In the last five years, the FBI has ramped up its efforts on combatting domestic terrorism based on those rising threats. The agency has for a decade consistently had around 1,000 active investigations into Islamist extremists annually, but more than doubled its investigations into fringe political extremist threats, mostly from the far-right, from 2020 to 2022, jumping from 1,000 to 2,700 annual active investigations, according to data released in 2023.
Law enforcement has had success at preventing Islamist extremist attacks in the U.S. in recent years, said Berger, the Middlebury extremism researcher, attributing how few have succeeded in part because the FBI has “thoroughly compromised ISIS communication channels.” But that success makes the New Orleans attack stand out even further.
“What we will see in the coming days and weeks is whether there were significant missed opportunities to prevent this attack, or whether it’s just the law of averages,” Berger said. “The sad fact is that we can’t prevent all of the attacks all of the time.”

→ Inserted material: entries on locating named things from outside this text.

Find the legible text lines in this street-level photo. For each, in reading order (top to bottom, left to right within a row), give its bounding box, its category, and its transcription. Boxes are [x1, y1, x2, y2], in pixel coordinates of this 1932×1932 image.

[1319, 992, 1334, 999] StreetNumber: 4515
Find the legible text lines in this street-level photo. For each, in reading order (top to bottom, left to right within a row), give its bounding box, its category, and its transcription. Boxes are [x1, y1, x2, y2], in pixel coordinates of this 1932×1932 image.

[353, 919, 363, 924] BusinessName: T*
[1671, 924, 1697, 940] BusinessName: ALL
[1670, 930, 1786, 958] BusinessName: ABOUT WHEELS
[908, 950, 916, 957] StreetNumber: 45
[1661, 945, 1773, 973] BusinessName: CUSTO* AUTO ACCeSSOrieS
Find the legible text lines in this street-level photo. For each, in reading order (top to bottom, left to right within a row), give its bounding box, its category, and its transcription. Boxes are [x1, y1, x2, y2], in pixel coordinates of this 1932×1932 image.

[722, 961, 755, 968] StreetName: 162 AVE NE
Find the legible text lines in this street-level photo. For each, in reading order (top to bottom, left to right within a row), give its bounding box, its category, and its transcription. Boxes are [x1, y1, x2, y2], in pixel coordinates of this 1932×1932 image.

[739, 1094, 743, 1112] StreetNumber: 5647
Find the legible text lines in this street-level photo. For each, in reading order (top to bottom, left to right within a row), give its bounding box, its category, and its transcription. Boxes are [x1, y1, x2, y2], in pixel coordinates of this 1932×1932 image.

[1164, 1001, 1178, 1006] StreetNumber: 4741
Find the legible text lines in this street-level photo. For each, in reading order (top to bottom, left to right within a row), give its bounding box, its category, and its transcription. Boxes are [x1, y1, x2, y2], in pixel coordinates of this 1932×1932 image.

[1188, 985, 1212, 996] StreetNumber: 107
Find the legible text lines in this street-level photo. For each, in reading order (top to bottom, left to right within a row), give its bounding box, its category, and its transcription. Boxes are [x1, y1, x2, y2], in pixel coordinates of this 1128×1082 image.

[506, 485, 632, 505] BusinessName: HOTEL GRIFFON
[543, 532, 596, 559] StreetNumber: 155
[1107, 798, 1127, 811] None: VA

Donald Trump’s re-election and the beginning of his new administration also raise the possibility that there will be attacks associated with the left or with anti-Trump ideology and feelings. Ryan Routh, the man charged in connection with the apparent attempt to assassinate Trump in Florida this fall, was allegedly angry at Trump over his policy toward Iran and Ukraine.
“With President Trump coming back into power, terrorism professionals and experts expect that we’re going to see a slower burn, but an emergence of more of a radical left,” said the Soufan Group’s O’Leary. “If President Trump would have lost, I think we would have had immediate political violence. Since he won, I think we will see a slower burn.”